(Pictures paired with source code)
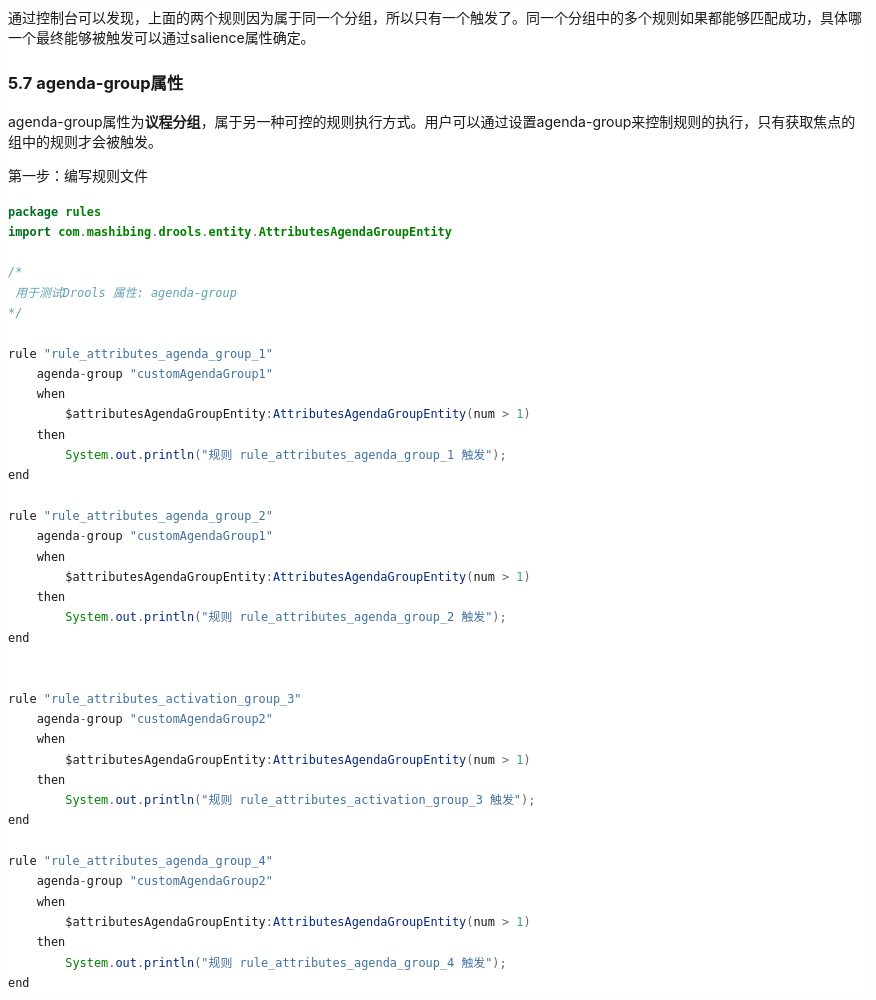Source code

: 

通过控制台可以发现，上面的两个规则因为属于同一个分组，所以只有一个触发了。同一个分组中的多个规则如果都能够匹配成功，具体哪一个最终能够被触发可以通过salience属性确定。

### 5.7 agenda-group属性

agenda-group属性为**议程分组**，属于另一种可控的规则执行方式。用户可以通过设置agenda-group来控制规则的执行，只有获取焦点的组中的规则才会被触发。

第一步：编写规则文件



```java
package rules
import com.mashibing.drools.entity.AttributesAgendaGroupEntity

/*
 用于测试Drools 属性: agenda-group
*/

rule "rule_attributes_agenda_group_1"
    agenda-group "customAgendaGroup1"
    when
        $attributesAgendaGroupEntity:AttributesAgendaGroupEntity(num > 1)
    then
        System.out.println("规则 rule_attributes_agenda_group_1 触发");
end

rule "rule_attributes_agenda_group_2"
    agenda-group "customAgendaGroup1"
    when
        $attributesAgendaGroupEntity:AttributesAgendaGroupEntity(num > 1)
    then
        System.out.println("规则 rule_attributes_agenda_group_2 触发");
end


rule "rule_attributes_activation_group_3"
    agenda-group "customAgendaGroup2"
    when
        $attributesAgendaGroupEntity:AttributesAgendaGroupEntity(num > 1)
    then
        System.out.println("规则 rule_attributes_activation_group_3 触发");
end

rule "rule_attributes_agenda_group_4"
    agenda-group "customAgendaGroup2"
    when
        $attributesAgendaGroupEntity:AttributesAgendaGroupEntity(num > 1)
    then
        System.out.println("规则 rule_attributes_agenda_group_4 触发");
end

```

ACTIVITY: When a line of the data holds the string "println", pick it out and copy it.

SOLUTION:
        System.out.println("规则 rule_attributes_agenda_group_1 触发");
        System.out.println("规则 rule_attributes_agenda_group_2 触发");
        System.out.println("规则 rule_attributes_activation_group_3 触发");
        System.out.println("规则 rule_attributes_agenda_group_4 触发");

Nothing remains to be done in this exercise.